BRANO ESTRATTO.
◆ ◆ ◆

Ammettiamo che la sofferenza sia tale da rendere preferibile liberarsene a ogni costo: smettere di essere per non essere più sofferenti. Ok, in questi casi la sospensione dell’accanimento terapeutico, il suicidio assistito, l’eutanasia possono essere (tragiche) scelte comprensibili, umane, pietose, forse neppure contrarie alla legge divina. Ma quando, poniamo, il cervello è assente e ha perso i collegamenti con il corpo, e quindi il corpo non soffre, non avverte più nulla? Smettere di essere per smettere di non soffrire? Si sente spesso invocare il diritto a 'una fine dignitosa', quando la vita non è più degna di essere vissuta. Ma quand’è che una vita diventa indegna? Può tornare utile un vecchio argomento filosofico, il paradosso megarico del sorite, altrimenti noto come argomento del calvo.

◆ ◆ ◆

[Dati di ragionamento spaziale]

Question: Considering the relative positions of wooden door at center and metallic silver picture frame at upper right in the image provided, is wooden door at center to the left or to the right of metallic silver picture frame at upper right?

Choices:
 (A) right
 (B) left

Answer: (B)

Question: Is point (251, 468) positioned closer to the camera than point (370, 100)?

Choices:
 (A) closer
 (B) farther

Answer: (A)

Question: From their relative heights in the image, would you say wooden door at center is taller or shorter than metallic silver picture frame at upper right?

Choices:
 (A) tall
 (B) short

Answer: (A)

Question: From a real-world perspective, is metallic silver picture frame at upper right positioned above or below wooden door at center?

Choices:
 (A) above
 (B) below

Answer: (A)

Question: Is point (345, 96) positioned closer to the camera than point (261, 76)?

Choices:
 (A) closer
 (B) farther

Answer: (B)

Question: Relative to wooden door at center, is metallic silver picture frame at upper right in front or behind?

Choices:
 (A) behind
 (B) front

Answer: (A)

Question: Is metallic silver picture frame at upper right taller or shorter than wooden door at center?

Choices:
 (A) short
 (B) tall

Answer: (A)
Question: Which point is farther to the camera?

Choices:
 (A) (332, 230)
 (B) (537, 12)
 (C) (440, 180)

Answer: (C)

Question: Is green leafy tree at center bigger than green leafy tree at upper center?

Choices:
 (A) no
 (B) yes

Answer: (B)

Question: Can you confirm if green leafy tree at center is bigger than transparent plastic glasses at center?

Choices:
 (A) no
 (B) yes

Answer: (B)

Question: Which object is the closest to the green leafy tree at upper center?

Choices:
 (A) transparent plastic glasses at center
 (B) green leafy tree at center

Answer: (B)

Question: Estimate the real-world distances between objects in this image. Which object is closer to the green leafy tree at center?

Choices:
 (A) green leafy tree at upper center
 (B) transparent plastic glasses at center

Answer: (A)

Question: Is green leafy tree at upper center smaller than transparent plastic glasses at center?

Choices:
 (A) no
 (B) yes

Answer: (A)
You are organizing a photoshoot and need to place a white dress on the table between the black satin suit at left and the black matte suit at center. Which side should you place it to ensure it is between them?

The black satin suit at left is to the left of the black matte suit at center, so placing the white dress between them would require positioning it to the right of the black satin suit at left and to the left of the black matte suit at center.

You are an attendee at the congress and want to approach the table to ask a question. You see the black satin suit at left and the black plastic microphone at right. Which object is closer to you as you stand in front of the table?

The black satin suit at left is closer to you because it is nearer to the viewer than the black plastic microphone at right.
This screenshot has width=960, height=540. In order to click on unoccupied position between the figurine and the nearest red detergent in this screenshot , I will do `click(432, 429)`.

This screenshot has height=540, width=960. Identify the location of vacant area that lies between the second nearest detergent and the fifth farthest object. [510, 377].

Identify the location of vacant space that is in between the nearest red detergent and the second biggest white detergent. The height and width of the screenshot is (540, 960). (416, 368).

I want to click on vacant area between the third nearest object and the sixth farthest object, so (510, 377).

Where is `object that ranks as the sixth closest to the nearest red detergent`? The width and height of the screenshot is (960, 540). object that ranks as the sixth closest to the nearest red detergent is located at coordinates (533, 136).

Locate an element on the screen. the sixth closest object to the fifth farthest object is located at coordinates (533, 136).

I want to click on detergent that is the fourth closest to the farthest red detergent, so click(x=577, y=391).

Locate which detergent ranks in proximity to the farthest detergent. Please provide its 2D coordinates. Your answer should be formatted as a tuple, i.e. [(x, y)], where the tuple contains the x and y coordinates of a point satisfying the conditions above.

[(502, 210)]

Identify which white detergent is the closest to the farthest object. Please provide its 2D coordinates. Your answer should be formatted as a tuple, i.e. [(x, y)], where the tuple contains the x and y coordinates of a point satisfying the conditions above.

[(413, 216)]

◆ ◆ ◆

COMPITO 1.
Nel brano, perché il corpo non soffre più quando il cervello è assente? Spiegalo in una o due frasi.
COMPITO 2.
Ricopia dal brano il passo che va da "Ammettiamo che la" a "argomento del calvo.", estremi inclusi.

RISPOSTA ATTESA 1.
Il cervello assente ha perso i collegamenti con il corpo. Per questo il corpo non soffre e non avverte più nulla.

RISPOSTA ATTESA 2.
Ammettiamo che la sofferenza sia tale da rendere preferibile liberarsene a ogni costo: smettere di essere per non essere più sofferenti. Ok, in questi casi la sospensione dell’accanimento terapeutico, il suicidio assistito, l’eutanasia possono essere (tragiche) scelte comprensibili, umane, pietose, forse neppure contrarie alla legge divina. Ma quando, poniamo, il cervello è assente e ha perso i collegamenti con il corpo, e quindi il corpo non soffre, non avverte più nulla? Smettere di essere per smettere di non soffrire? Si sente spesso invocare il diritto a 'una fine dignitosa', quando la vita non è più degna di essere vissuta. Ma quand’è che una vita diventa indegna? Può tornare utile un vecchio argomento filosofico, il paradosso megarico del sorite, altrimenti noto come argomento del calvo.